By benchmarking against peers, banks can determine which digital investments are yielding the highest returns for competitors. This encourages strategic allocation of resources toward technologies and processes that have shown effectiveness elsewhere, such as AI-powered tools that streamline onboarding or deliver personalized customer experiences. For example, integration of AI in onboarding can reduce friction, accelerate account opening, and improve customer satisfaction.
Benchmarking provides data-driven insights into best practices for customer acquisition. Banks observing peers with higher digital maturity often have more efficient, user-friendly onboarding processes and advanced marketing automation, leading to higher customer satisfaction and conversion rates. This knowledge helps banks refine their acquisition strategies by adopting proven digital tactics and aligning their value propositions with evolving customer expectations.
Regular benchmarking fosters a culture of continuous improvement. Banks that regularly assess their digital maturity against peers are more likely to adopt new technologies, integrate digital ecosystems, and operationalize digital capabilities across both customer and employee experiences. This ongoing evolution is essential for staying competitive as customer expectations for digital banking services continue to rise.
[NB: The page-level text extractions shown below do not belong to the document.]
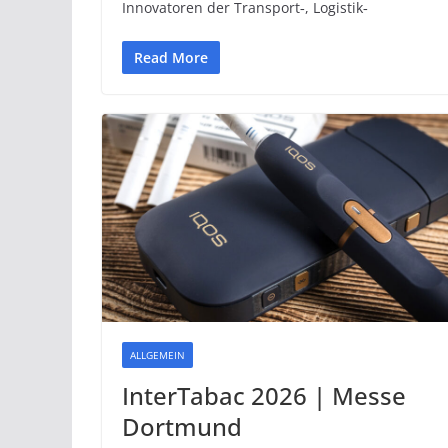
Innovatoren der Transport‑, Logistik‑
Read More
ALLGEMEIN
InterTabac 2026 | Messe
Dortmund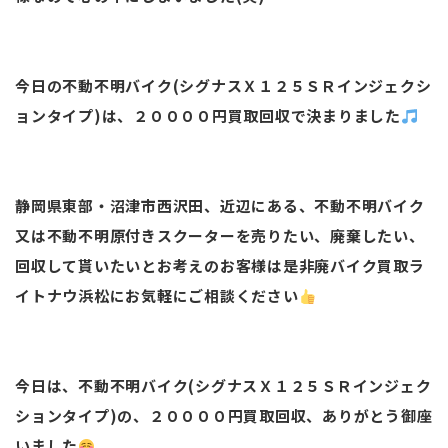
今日の不動不明バイク(シグナスＸ１２５ＳＲインジェクシ
ョンタイプ)は、２００００円買取回収で決まりました
静岡県東部・沼津市西沢田、近辺にある、不動不明バイク
又は不動不明原付きスクーターを売りたい、廃棄したい、
回収して貰いたいとお考えのお客様は是非廃バイク買取ラ
イトナウ浜松にお気軽にご相談ください
今日は、不動不明バイク(シグナスＸ１２５ＳＲインジェク
ションタイプ)の、２００００円買取回収、ありがとう御座
いました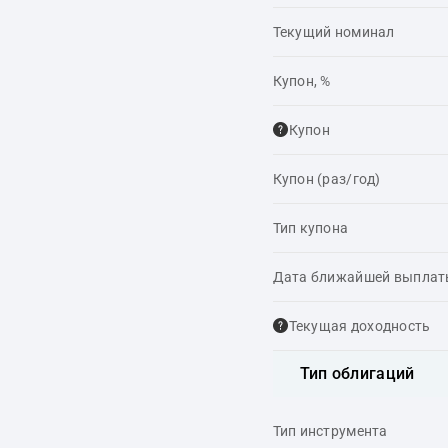
Текущий номинал
Купон, %
Купон
Купон (раз/год)
Тип купона
Дата ближайшей выпла
Текущая доходность
Тип облигаций
Тип инструмента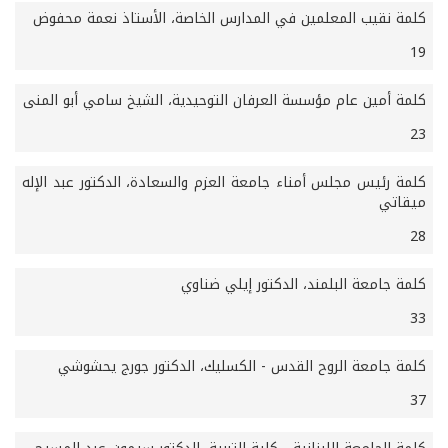
كلمة نقيب المعلمين في المدارس الخاصة، الأستاذ نعمة محفوض
19
كلمة أمين عام مؤسسة العرفان التوحيدية، الشيخ سامي أبو المنى
23
كلمة رئيس مجلس أمناء جامعة العزم والسعادة، الدكتور عبد الإله
ميقاتي
28
كلمة جامعة البلمند، الدكتور إيلي ضناوي
33
كلمة جامعة الروح القدس - الكسليك، الدكتور جورج يحشوشي
37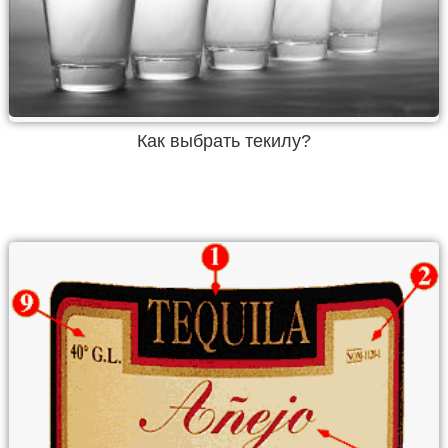
Как выбрать текилу?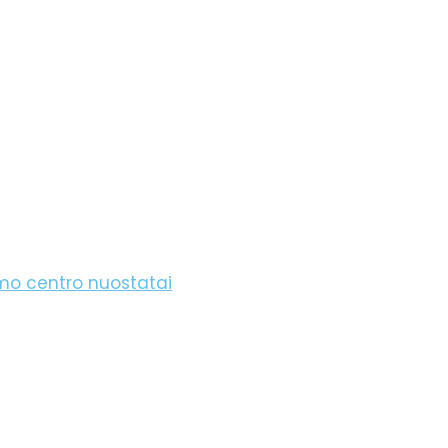
imo centro nuostatai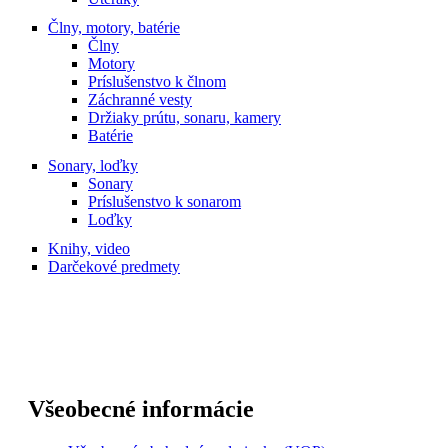
Člny, motory, batérie
Člny
Motory
Príslušenstvo k člnom
Záchranné vesty
Držiaky prútu, sonaru, kamery
Batérie
Sonary, loďky
Sonary
Príslušenstvo k sonarom
Loďky
Knihy, video
Darčekové predmety
Všeobecné informácie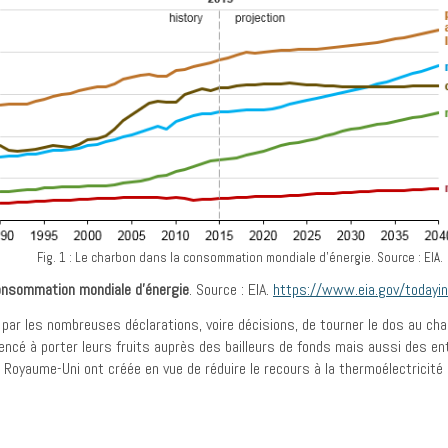
Fig. 1 : Le charbon dans la consommation mondiale d’énergie. Source : EIA.
consommation mondiale d’énergie
. Source : EIA.
https://www.eia.gov/todayi
par les nombreuses déclarations, voire décisions, de tourner le dos au ch
cé à porter leurs fruits auprès des bailleurs de fonds mais aussi des entr
 Royaume-Uni ont créée en vue de réduire le recours à la thermoélectricit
In conclusion, peer-based benchmarking is a cornerstone for banks aiming to optimize digital onboarding and customer acquisition, ensuring they remain agile and customer-centric in a rapidly evolving landscape. The super-regional bank's successful application of this strategy serves as a testament to its effectiveness in driving digital transformation and enhancing customer experiences.
By comparing their digital onboarding and customer acquisition processes with competitors, the super-regional bank unveiled inefficiencies that hindered growth. The analysis showed that the bank's digital checking account application process abandonment rate was 60 out of 100 applications, 50% higher than peers, necessitating process redesign.
To justify the funding required for this process redesign, the bank's strategists utilized peer-based benchmarking analysis to quantify the projected improvement in new accounts and higher average balances. The analysis also indicated that the bank's prospects who completed applications were of high quality, further strengthening the case for redesigning the cumbersome form design that was hindering digital-first applicants.